Stored data:
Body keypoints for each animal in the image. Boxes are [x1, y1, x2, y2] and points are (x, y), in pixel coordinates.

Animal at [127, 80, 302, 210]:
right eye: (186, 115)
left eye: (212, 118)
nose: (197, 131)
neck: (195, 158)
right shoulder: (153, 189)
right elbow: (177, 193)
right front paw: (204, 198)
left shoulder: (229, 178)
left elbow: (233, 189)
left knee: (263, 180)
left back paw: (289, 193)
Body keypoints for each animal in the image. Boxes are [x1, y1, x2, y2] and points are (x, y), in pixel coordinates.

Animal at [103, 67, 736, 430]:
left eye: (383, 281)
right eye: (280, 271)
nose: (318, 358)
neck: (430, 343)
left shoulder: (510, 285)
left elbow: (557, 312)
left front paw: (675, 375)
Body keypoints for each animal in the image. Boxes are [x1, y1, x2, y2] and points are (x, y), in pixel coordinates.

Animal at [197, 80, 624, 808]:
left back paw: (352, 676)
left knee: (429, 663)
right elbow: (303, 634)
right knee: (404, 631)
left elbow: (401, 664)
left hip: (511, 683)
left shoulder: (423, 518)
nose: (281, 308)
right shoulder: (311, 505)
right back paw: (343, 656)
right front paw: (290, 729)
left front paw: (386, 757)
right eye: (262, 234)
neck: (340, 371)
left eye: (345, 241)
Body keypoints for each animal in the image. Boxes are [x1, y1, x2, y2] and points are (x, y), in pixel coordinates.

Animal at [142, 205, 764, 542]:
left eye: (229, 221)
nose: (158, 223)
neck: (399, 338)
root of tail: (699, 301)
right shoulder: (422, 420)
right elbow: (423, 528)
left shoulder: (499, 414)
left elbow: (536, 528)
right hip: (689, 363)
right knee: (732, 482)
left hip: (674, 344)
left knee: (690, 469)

Instructions to follow: The answer must restate each entry word for word.

Response to the task:
Body keypoints for each animal in the image. Boxes are [x1, y1, x2, y2] and points are (x, y), in pixel coordinates.

Animal at [127, 80, 302, 210]:
right eye: (186, 115)
left eye: (212, 118)
nose: (197, 131)
neck: (195, 158)
right shoulder: (153, 189)
right elbow: (177, 193)
right front paw: (204, 198)
left shoulder: (229, 178)
left elbow: (233, 189)
left knee: (263, 180)
left back paw: (289, 193)
Body keypoints for each animal in the image. Boxes are [x1, y1, x2, y2] and points are (x, y), in pixel coordinates.

Animal at [103, 67, 736, 430]:
left eye: (383, 281)
right eye: (280, 271)
nose: (318, 358)
neck: (430, 343)
left shoulder: (510, 285)
left elbow: (557, 312)
left front paw: (675, 375)
Body keypoints for each animal in the image. Boxes are [x1, y1, x2, y2] and points are (x, y), in pixel coordinates.

Animal at [197, 80, 624, 808]:
left back paw: (352, 676)
left knee: (429, 663)
right elbow: (303, 634)
right knee: (404, 631)
left elbow: (401, 664)
left hip: (511, 683)
left shoulder: (423, 518)
nose: (281, 308)
right shoulder: (311, 505)
right back paw: (343, 656)
right front paw: (290, 729)
left front paw: (386, 757)
right eye: (262, 234)
neck: (340, 371)
left eye: (345, 241)
Body keypoints for each animal in the image. Boxes are [x1, y1, x2, y2] and points are (x, y), in pixel coordinates.

Animal at [142, 205, 764, 542]:
left eye: (229, 221)
nose: (158, 223)
neck: (399, 338)
root of tail: (699, 301)
right shoulder: (422, 420)
right elbow: (423, 528)
left shoulder: (499, 414)
left elbow: (536, 528)
right hip: (689, 363)
right knee: (732, 482)
left hip: (674, 344)
left knee: (690, 469)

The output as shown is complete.